ALI’ TERME  –  E’ stato approvato, con i soli voti del gruppo di maggioranza, il Bilancio di previsione 2014. La minoranza, invece, ha criticato lo strumento di programmazione economica, evidenziando l’aumento delle tasse e spese eccessive, soprattutto nel settore dei rifiuti. «E’ bene precisare – ha spiegato il vice sindaco e assessore al Bilancio, Pietro Caminiti – che a causa dei minori trasferimenti di Stato e Regione siamo stati costretti ad aumentare di 0,2% l’addizionale comunale Irpef (che passa dallo 0,6% allo 0,8%, ndr) e nonostante la iniziale volontà di non applicare la Tasi alla fine abbiamo confermato l’aliquota dello 0,1%. Sono valori minimi – ha aggiunto Caminiti – basti pensare che altri Comuni hanno scelto percentuali superiori».

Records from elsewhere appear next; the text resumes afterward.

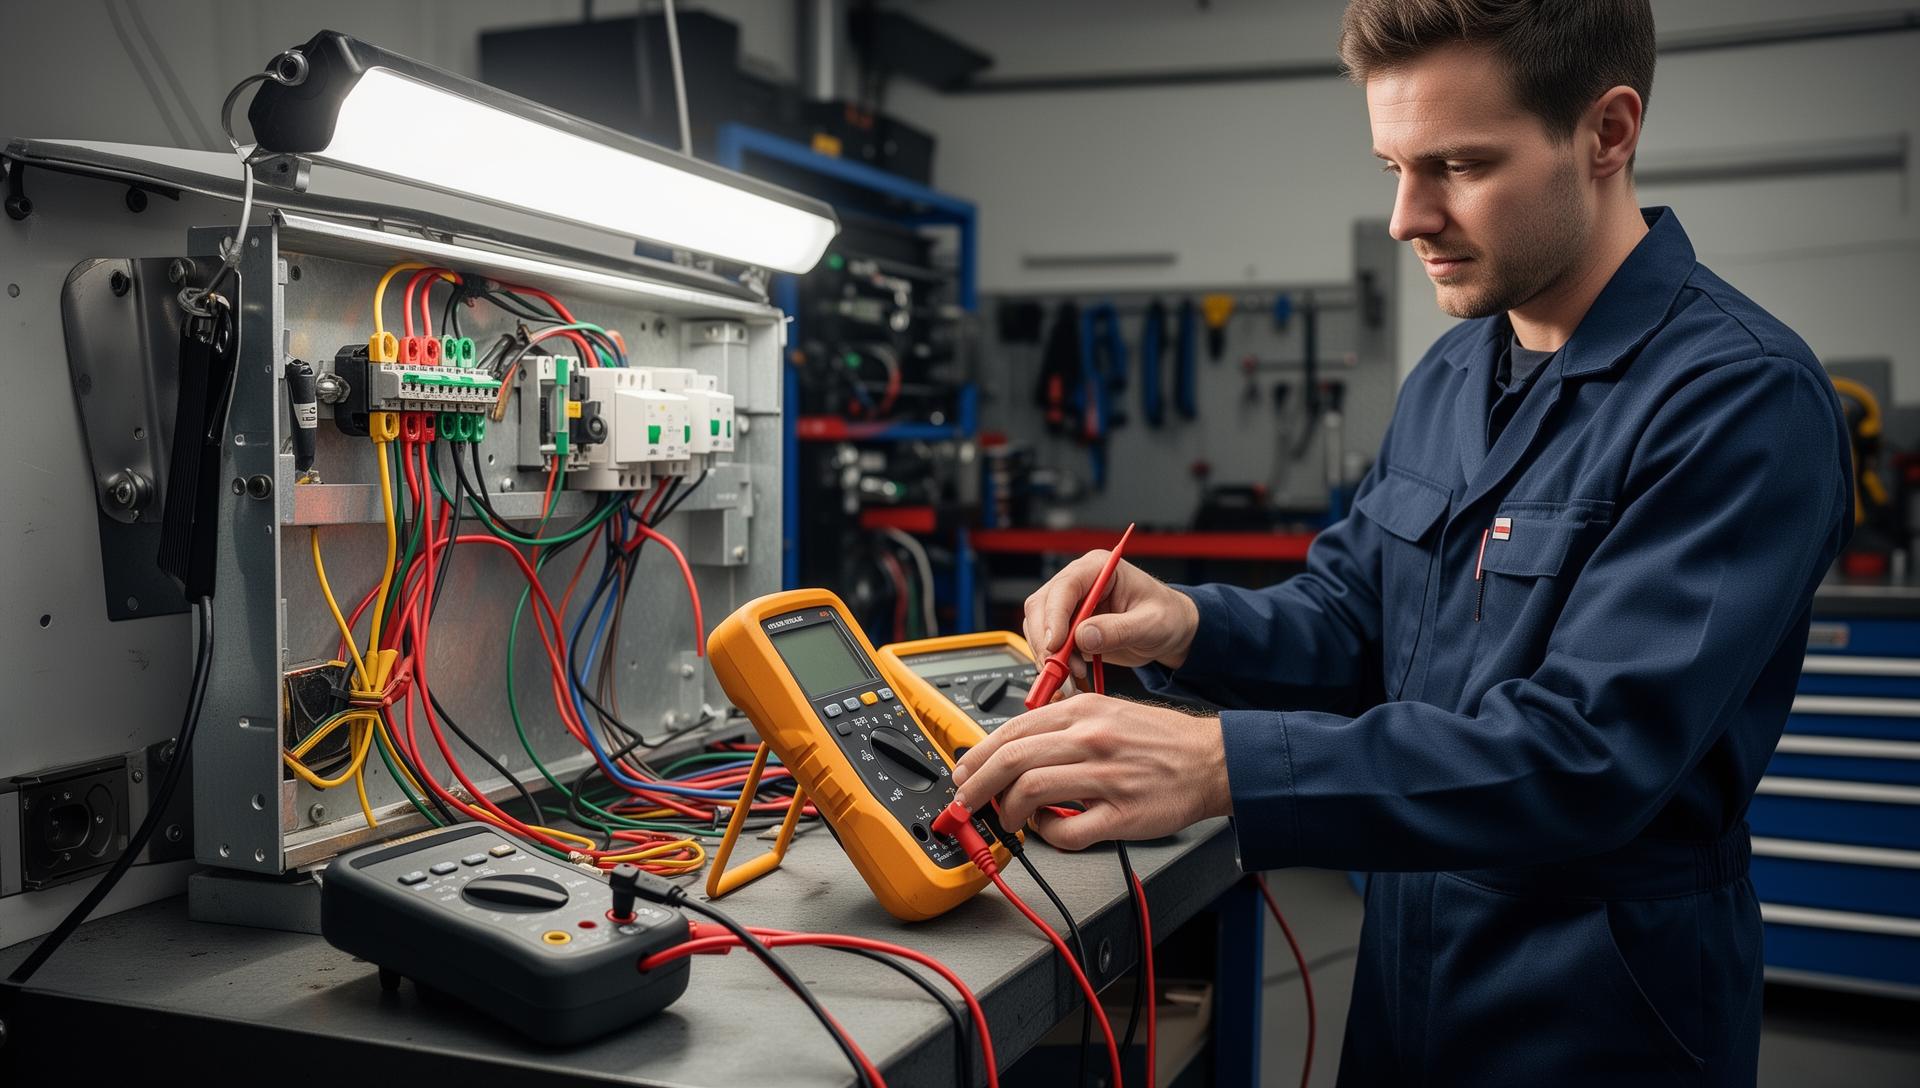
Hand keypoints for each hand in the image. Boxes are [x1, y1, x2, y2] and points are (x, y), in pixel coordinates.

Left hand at [950, 693, 1230, 849]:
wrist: (1211, 760)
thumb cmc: (1160, 740)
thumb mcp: (1106, 711)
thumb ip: (1061, 725)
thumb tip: (1014, 748)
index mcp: (1083, 711)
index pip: (1011, 731)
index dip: (977, 756)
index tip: (964, 773)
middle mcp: (1090, 739)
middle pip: (1011, 760)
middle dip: (976, 786)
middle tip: (965, 803)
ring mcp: (1105, 777)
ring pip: (1030, 791)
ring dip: (1008, 812)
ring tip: (1010, 820)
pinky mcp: (1121, 814)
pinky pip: (1067, 830)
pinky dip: (1049, 834)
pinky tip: (1051, 829)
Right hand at [1023, 550, 1200, 692]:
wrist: (1172, 631)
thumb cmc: (1167, 617)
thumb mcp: (1152, 624)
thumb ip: (1119, 630)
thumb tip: (1083, 636)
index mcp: (1100, 568)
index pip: (1065, 586)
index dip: (1055, 615)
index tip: (1056, 644)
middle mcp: (1080, 582)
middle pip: (1042, 605)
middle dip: (1046, 638)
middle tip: (1059, 667)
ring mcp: (1072, 604)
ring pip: (1039, 625)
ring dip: (1048, 653)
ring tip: (1072, 673)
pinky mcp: (1069, 626)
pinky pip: (1048, 642)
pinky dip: (1053, 661)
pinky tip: (1071, 674)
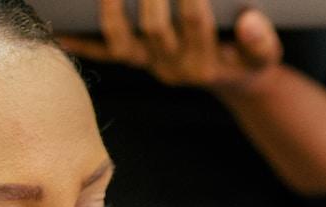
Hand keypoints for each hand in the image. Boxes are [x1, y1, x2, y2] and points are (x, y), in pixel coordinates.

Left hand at [61, 0, 282, 91]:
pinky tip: (61, 31)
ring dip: (110, 11)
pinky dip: (81, 42)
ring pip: (122, 43)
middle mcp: (173, 67)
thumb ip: (261, 40)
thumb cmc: (247, 55)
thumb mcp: (264, 52)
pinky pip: (102, 54)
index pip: (195, 20)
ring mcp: (149, 64)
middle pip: (154, 28)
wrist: (232, 76)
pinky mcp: (133, 60)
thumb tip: (250, 22)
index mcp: (206, 64)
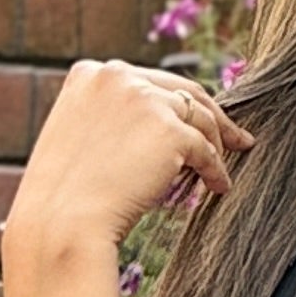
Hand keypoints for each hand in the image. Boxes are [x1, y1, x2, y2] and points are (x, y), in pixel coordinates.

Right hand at [4, 59, 249, 255]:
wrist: (62, 222)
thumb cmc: (63, 194)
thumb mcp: (77, 135)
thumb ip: (110, 116)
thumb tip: (154, 123)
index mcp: (90, 73)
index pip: (148, 82)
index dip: (174, 103)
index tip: (191, 119)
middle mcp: (117, 76)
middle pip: (182, 91)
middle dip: (211, 116)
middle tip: (234, 138)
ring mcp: (145, 100)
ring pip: (200, 118)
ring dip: (216, 145)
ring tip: (221, 168)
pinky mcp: (170, 131)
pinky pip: (206, 151)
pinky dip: (217, 170)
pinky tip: (218, 187)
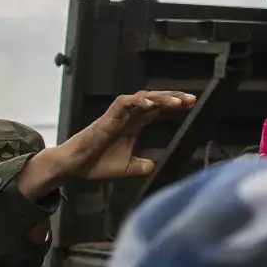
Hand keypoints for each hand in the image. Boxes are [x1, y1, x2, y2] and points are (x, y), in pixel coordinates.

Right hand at [17, 90, 195, 199]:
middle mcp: (128, 116)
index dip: (174, 105)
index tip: (191, 104)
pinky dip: (138, 101)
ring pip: (142, 97)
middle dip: (173, 97)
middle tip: (191, 99)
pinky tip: (151, 105)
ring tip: (178, 102)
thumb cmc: (96, 164)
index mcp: (134, 124)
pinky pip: (124, 103)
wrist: (74, 167)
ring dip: (160, 98)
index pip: (158, 108)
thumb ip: (140, 166)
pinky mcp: (107, 117)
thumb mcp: (125, 168)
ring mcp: (118, 115)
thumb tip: (152, 167)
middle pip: (154, 99)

Gli aumenti deliberati consentiranno al Comune di garantire l’attuazione di servizi essenziali alla cittadinanza, quali la mensa scolastica, lo scuolabus, l’assistenza agli anziani, il sostegno alle famiglie in difficoltà. «Si tratta di scelta precisa – ha aggiunto il vicesindaco – per supportare la “politica sociale” a favore della comunità». I servizi saranno garantiti a fronte di tagli nei trasferimenti regionali per 58 mila euro rispetto all’anno precedente e di 80 mila euro per quanto concerne i trasferimenti statali.
Sulle elevate voci di spesa per il servizio di spazzamento e lavaggio delle strade, contestate dalla minoranza, secondo Caminiti l’unica soluzione è quella di avviare prima possibile l’Aro (Ambito di raccolta ottimale), con cui il Comune supererà la fase di gestione dell’Ato Me4. L’Aro «Valle del Nisi», costituito assieme ai Comuni di Alì, Fiumedinisi e Nizza, sarà avviato nei prossimi mesi e, secondo gli amministratori, consentirà di ridurre sensibilmente i costi dell’intero servizio di gestione dei rifiuti, compresi quelli per lo spazzamento e il lavaggio delle strade.